The toxicity of this place is stifling. I smell it in the air and taste it on my tongue. Synapses spark with memories long forgotten tightening my gut and shortening my breath. I want to leave—I need to leave. Impressions of my childhood suffocate me and I feel the pressure of a long-forgotten time take my breath. The stained mirror of my past closes in around me. I hone in on the memories and trample them with contempt, destroying them, hopefully never to return, knowing they will eventually leak from lingering infected wounds.

I interrupt her non-stop narcissistic self-recriminations: “I’ll take it. I’ll take care of her and everything. I’ll have a truck here within the week and please don’t worry about her. I’ll take care of her. I’ll send someone by with papers for you to sign and to pick it all up.”

The mother looks at me with a saint-like relief. “I want—she wanted her body donated to science or cremated—no service. She’s not like me or the rest of our family. She was … different. I believe in God—she didn’t, but she had a good heart and she cared about black people and Muslims and gay people. She fought for them. Especially for women. I don’t believe she’s here anymore. I think she’s moved on. The Lord will take care of her,” and more of that odd phony plastic laughter that bounces loudly and awkwardly off the laminate wood flooring.

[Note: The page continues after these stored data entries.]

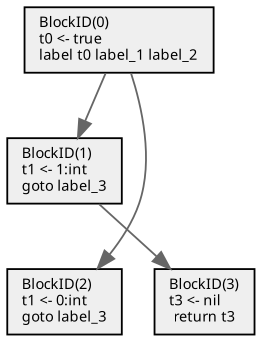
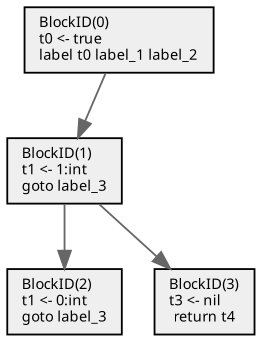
  digraph {
    color="#efefef"
    ordering=out
    rankdir=TD
    node [fillcolor="#efefef" fontname=Verdana fontsize=8 shape=box style=filled]
    edge [color=gray40 fontname=Verdana fontsize=8 style=solid]
    n1 [label="BlockID(0)\lt0 <- true\llabel t0 label_1 label_2"]
    n2 [label="BlockID(1)\lt1 <- 1:int\lgoto label_3"]
    n3 [label="BlockID(2)\lt1 <- 0:int\lgoto label_3"]
-   n4 [label="BlockID(3)\lt3 <- nil\lreturn t3"]
+   n4 [label="BlockID(3)\lt3 <- nil\lreturn t4"]
    n1 -> n2
-   n1 -> n3
+   n2 -> n3
    n2 -> n4
  }
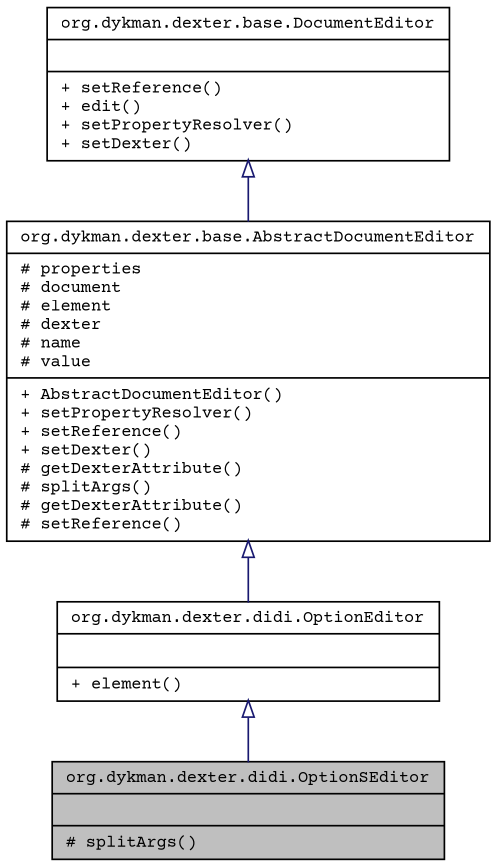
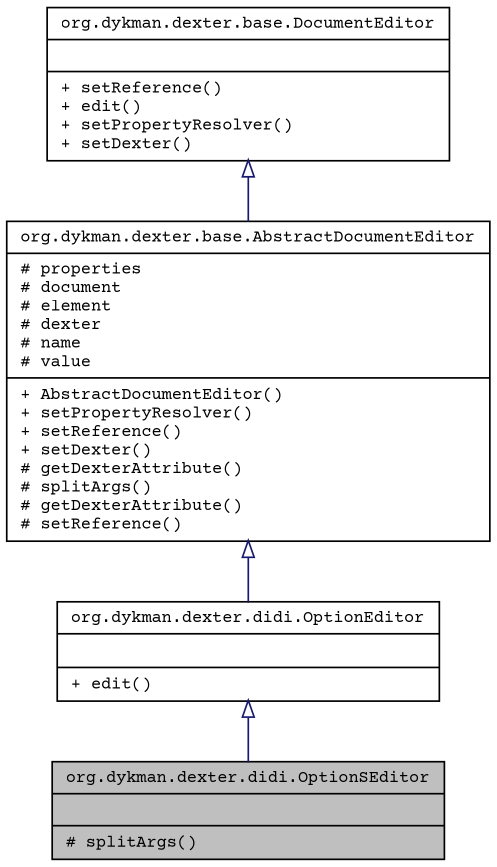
  digraph {
    fontname="Courier Prime"
    node [color=black fontname="Courier Prime" fontsize=10 shape=record]
    edge [arrowtail=empty color=midnightblue dir=back fontname="Courier Prime" fontsize=10 labelfontname=FreeSans labelfontsize=10 style=solid]
    n1 [fillcolor=grey75 fontcolor=black height=0.2 label="{org.dykman.dexter.didi.OptionSEditor\n||# splitArgs()\l}" style=filled width=0.4]
-   n2 [height=0.2 label="{org.dykman.dexter.didi.OptionEditor\n||+ element()\l}" width=0.4]
+   n2 [height=0.2 label="{org.dykman.dexter.didi.OptionEditor\n||+ edit()\l}" width=0.4]
    n3 [height=0.2 label="{org.dykman.dexter.base.AbstractDocumentEditor\n|# properties\l# document\l# element\l# dexter\l# name\l# value\l|+ AbstractDocumentEditor()\l+ setPropertyResolver()\l+ setReference()\l+ setDexter()\l# getDexterAttribute()\l# splitArgs()\l# getDexterAttribute()\l# setReference()\l}" width=0.4]
    n4 [height=0.2 label="{org.dykman.dexter.base.DocumentEditor\n||+ setReference()\l+ edit()\l+ setPropertyResolver()\l+ setDexter()\l}" width=0.4]
    n2 -> n1
    n3 -> n2
    n4 -> n3
  }
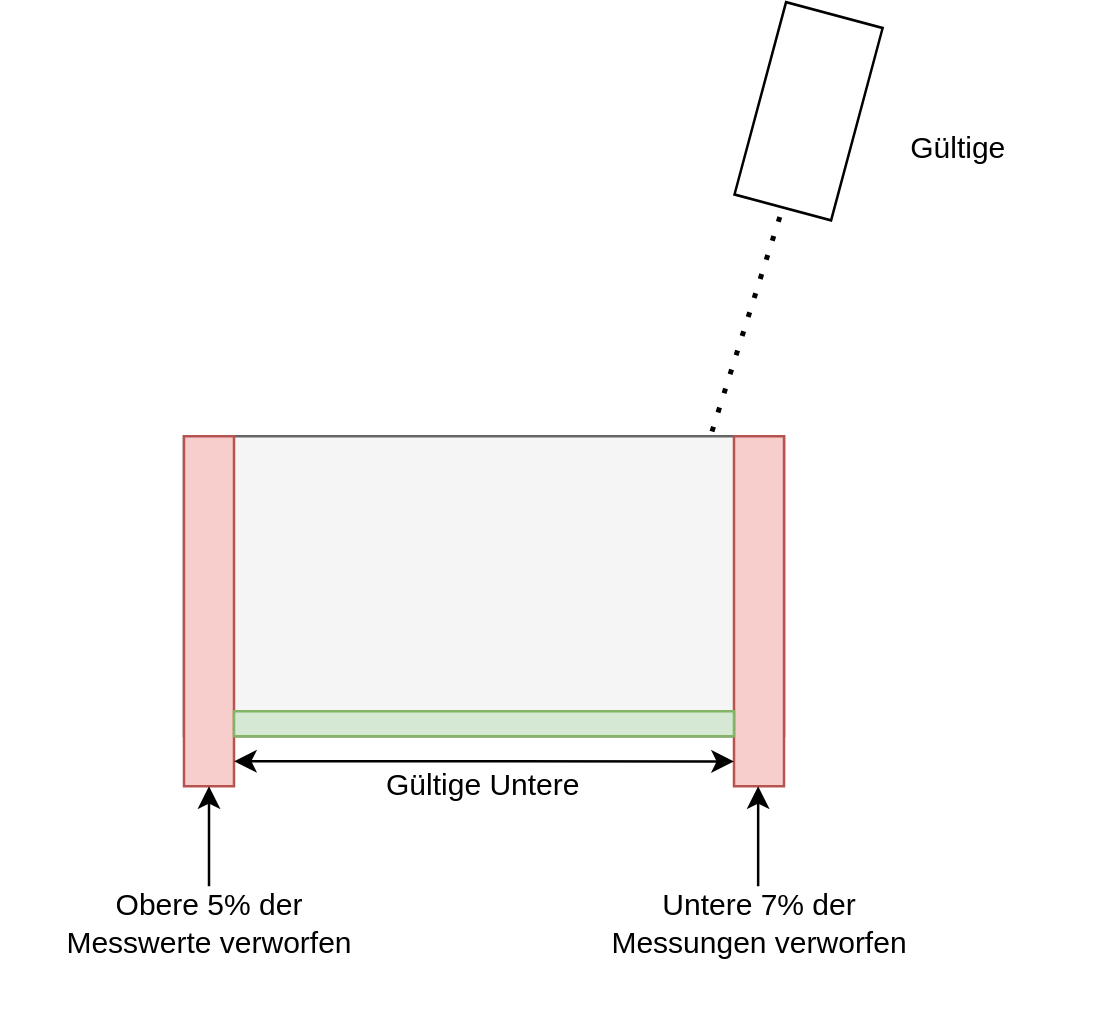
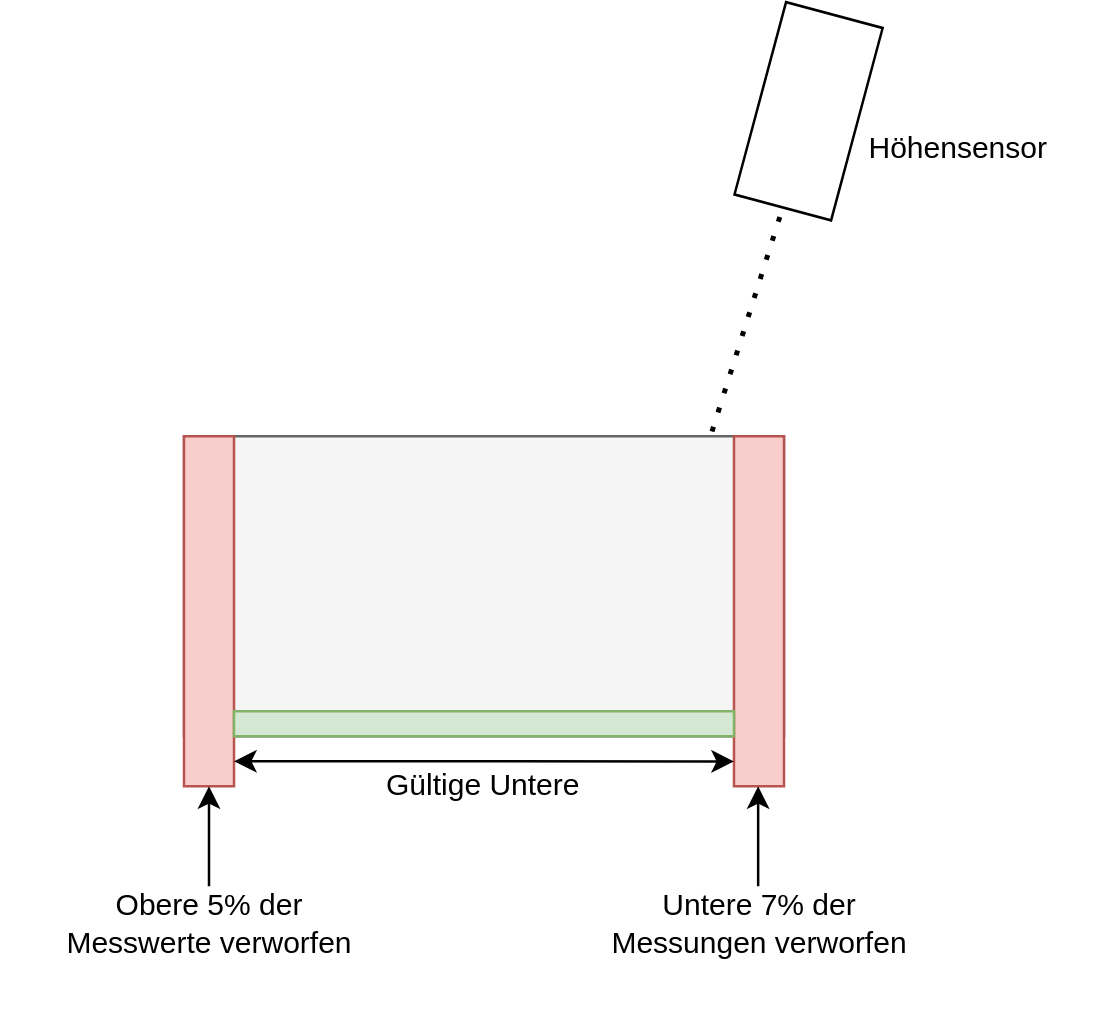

It’s as though she laughs purposely knowing it’s one of the most grating sounds she can produce. It is her pièce de résistance, her culmination of a life unlived, her rebellious and petulant fuck you to an otherwise indifferent world. The monotonous drone is her trademark born of heartache and blood and diffidence. It made me wince each time it landed. It smothered me with angst. It struck me with artifice gone awry.

It was an odious sound.

I’m dubious of her claims and those of the local medical professionals and willing to explore other options. I have other plans for the unconscious woman beside the road.